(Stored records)
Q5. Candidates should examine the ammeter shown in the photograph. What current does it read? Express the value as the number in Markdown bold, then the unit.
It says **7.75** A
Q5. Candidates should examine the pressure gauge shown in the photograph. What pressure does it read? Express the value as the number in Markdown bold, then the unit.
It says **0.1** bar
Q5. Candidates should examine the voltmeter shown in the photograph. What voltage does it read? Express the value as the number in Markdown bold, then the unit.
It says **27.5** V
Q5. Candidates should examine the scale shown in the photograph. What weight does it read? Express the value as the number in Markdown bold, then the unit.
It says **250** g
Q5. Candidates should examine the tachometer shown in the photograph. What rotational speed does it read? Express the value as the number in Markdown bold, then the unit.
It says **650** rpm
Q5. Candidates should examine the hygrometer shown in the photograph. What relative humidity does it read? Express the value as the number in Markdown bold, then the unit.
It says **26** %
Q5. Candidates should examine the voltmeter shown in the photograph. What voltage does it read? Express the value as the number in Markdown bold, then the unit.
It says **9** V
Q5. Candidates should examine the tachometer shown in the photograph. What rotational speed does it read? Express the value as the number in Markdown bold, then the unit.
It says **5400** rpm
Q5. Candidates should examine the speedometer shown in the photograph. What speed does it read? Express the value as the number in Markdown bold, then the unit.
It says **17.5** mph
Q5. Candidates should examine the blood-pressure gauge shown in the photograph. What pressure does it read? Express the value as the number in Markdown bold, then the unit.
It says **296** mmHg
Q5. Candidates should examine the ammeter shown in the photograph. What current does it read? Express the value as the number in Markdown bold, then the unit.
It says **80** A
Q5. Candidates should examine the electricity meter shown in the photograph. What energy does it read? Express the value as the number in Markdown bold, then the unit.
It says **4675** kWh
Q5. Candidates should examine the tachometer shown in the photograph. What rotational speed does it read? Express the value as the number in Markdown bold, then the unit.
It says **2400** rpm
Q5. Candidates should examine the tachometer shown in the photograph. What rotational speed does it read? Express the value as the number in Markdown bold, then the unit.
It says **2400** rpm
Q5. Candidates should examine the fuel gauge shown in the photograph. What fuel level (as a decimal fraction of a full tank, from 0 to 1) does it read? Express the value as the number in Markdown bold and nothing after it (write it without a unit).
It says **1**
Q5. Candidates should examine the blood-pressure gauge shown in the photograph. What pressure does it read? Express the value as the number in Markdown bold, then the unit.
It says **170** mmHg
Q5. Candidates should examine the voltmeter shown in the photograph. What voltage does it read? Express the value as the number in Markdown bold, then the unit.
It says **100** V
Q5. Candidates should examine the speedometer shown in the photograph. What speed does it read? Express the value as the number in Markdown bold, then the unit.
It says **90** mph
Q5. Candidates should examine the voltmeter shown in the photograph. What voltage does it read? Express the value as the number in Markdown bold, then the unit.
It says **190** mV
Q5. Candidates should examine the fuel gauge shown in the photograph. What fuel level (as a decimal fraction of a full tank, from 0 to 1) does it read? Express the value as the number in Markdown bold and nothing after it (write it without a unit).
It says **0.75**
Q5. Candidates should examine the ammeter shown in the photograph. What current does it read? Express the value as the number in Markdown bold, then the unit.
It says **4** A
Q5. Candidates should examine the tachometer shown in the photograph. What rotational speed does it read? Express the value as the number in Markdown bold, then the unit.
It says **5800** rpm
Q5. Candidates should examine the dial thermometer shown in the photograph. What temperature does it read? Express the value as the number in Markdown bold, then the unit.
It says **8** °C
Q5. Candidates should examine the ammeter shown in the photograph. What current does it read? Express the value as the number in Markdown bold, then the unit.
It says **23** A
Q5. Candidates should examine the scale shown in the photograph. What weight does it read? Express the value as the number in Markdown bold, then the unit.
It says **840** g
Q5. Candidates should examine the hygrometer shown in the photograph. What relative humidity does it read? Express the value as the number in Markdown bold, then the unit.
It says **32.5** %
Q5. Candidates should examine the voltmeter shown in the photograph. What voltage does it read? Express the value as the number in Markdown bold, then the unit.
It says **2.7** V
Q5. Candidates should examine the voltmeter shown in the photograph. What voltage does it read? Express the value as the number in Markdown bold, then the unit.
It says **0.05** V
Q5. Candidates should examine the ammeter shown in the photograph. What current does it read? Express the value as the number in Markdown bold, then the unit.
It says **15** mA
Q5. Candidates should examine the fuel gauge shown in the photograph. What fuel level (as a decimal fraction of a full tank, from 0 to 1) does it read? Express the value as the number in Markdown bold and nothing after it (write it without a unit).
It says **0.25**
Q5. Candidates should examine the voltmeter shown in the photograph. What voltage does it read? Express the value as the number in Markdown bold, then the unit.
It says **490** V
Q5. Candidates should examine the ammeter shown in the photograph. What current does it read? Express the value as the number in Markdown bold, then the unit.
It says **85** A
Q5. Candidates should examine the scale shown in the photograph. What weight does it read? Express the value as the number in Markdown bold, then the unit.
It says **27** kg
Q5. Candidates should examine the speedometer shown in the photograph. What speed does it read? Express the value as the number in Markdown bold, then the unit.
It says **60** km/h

§ What the task asks
Please write out every one of the lines above, copying each exactly as it appears.

§ Exercise output
Q5. Candidates should examine the ammeter shown in the photograph. What current does it read? Express the value as the number in Markdown bold, then the unit.
It says **7.75** A
Q5. Candidates should examine the pressure gauge shown in the photograph. What pressure does it read? Express the value as the number in Markdown bold, then the unit.
It says **0.1** bar
Q5. Candidates should examine the voltmeter shown in the photograph. What voltage does it read? Express the value as the number in Markdown bold, then the unit.
It says **27.5** V
Q5. Candidates should examine the scale shown in the photograph. What weight does it read? Express the value as the number in Markdown bold, then the unit.
It says **250** g
Q5. Candidates should examine the tachometer shown in the photograph. What rotational speed does it read? Express the value as the number in Markdown bold, then the unit.
It says **650** rpm
Q5. Candidates should examine the hygrometer shown in the photograph. What relative humidity does it read? Express the value as the number in Markdown bold, then the unit.
It says **26** %
Q5. Candidates should examine the voltmeter shown in the photograph. What voltage does it read? Express the value as the number in Markdown bold, then the unit.
It says **9** V
Q5. Candidates should examine the tachometer shown in the photograph. What rotational speed does it read? Express the value as the number in Markdown bold, then the unit.
It says **5400** rpm
Q5. Candidates should examine the speedometer shown in the photograph. What speed does it read? Express the value as the number in Markdown bold, then the unit.
It says **17.5** mph
Q5. Candidates should examine the blood-pressure gauge shown in the photograph. What pressure does it read? Express the value as the number in Markdown bold, then the unit.
It says **296** mmHg
Q5. Candidates should examine the ammeter shown in the photograph. What current does it read? Express the value as the number in Markdown bold, then the unit.
It says **80** A
Q5. Candidates should examine the electricity meter shown in the photograph. What energy does it read? Express the value as the number in Markdown bold, then the unit.
It says **4675** kWh
Q5. Candidates should examine the tachometer shown in the photograph. What rotational speed does it read? Express the value as the number in Markdown bold, then the unit.
It says **2400** rpm
Q5. Candidates should examine the tachometer shown in the photograph. What rotational speed does it read? Express the value as the number in Markdown bold, then the unit.
It says **2400** rpm
Q5. Candidates should examine the fuel gauge shown in the photograph. What fuel level (as a decimal fraction of a full tank, from 0 to 1) does it read? Express the value as the number in Markdown bold and nothing after it (write it without a unit).
It says **1**
Q5. Candidates should examine the blood-pressure gauge shown in the photograph. What pressure does it read? Express the value as the number in Markdown bold, then the unit.
It says **170** mmHg
Q5. Candidates should examine the voltmeter shown in the photograph. What voltage does it read? Express the value as the number in Markdown bold, then the unit.
It says **100** V
Q5. Candidates should examine the speedometer shown in the photograph. What speed does it read? Express the value as the number in Markdown bold, then the unit.
It says **90** mph
Q5. Candidates should examine the voltmeter shown in the photograph. What voltage does it read? Express the value as the number in Markdown bold, then the unit.
It says **190** mV
Q5. Candidates should examine the fuel gauge shown in the photograph. What fuel level (as a decimal fraction of a full tank, from 0 to 1) does it read? Express the value as the number in Markdown bold and nothing after it (write it without a unit).
It says **0.75**
Q5. Candidates should examine the ammeter shown in the photograph. What current does it read? Express the value as the number in Markdown bold, then the unit.
It says **4** A
Q5. Candidates should examine the tachometer shown in the photograph. What rotational speed does it read? Express the value as the number in Markdown bold, then the unit.
It says **5800** rpm
Q5. Candidates should examine the dial thermometer shown in the photograph. What temperature does it read? Express the value as the number in Markdown bold, then the unit.
It says **8** °C
Q5. Candidates should examine the ammeter shown in the photograph. What current does it read? Express the value as the number in Markdown bold, then the unit.
It says **23** A
Q5. Candidates should examine the scale shown in the photograph. What weight does it read? Express the value as the number in Markdown bold, then the unit.
It says **840** g
Q5. Candidates should examine the hygrometer shown in the photograph. What relative humidity does it read? Express the value as the number in Markdown bold, then the unit.
It says **32.5** %
Q5. Candidates should examine the voltmeter shown in the photograph. What voltage does it read? Express the value as the number in Markdown bold, then the unit.
It says **2.7** V
Q5. Candidates should examine the voltmeter shown in the photograph. What voltage does it read? Express the value as the number in Markdown bold, then the unit.
It says **0.05** V
Q5. Candidates should examine the ammeter shown in the photograph. What current does it read? Express the value as the number in Markdown bold, then the unit.
It says **15** mA
Q5. Candidates should examine the fuel gauge shown in the photograph. What fuel level (as a decimal fraction of a full tank, from 0 to 1) does it read? Express the value as the number in Markdown bold and nothing after it (write it without a unit).
It says **0.25**
Q5. Candidates should examine the voltmeter shown in the photograph. What voltage does it read? Express the value as the number in Markdown bold, then the unit.
It says **490** V
Q5. Candidates should examine the ammeter shown in the photograph. What current does it read? Express the value as the number in Markdown bold, then the unit.
It says **85** A
Q5. Candidates should examine the scale shown in the photograph. What weight does it read? Express the value as the number in Markdown bold, then the unit.
It says **27** kg
Q5. Candidates should examine the speedometer shown in the photograph. What speed does it read? Express the value as the number in Markdown bold, then the unit.
It says **60** km/h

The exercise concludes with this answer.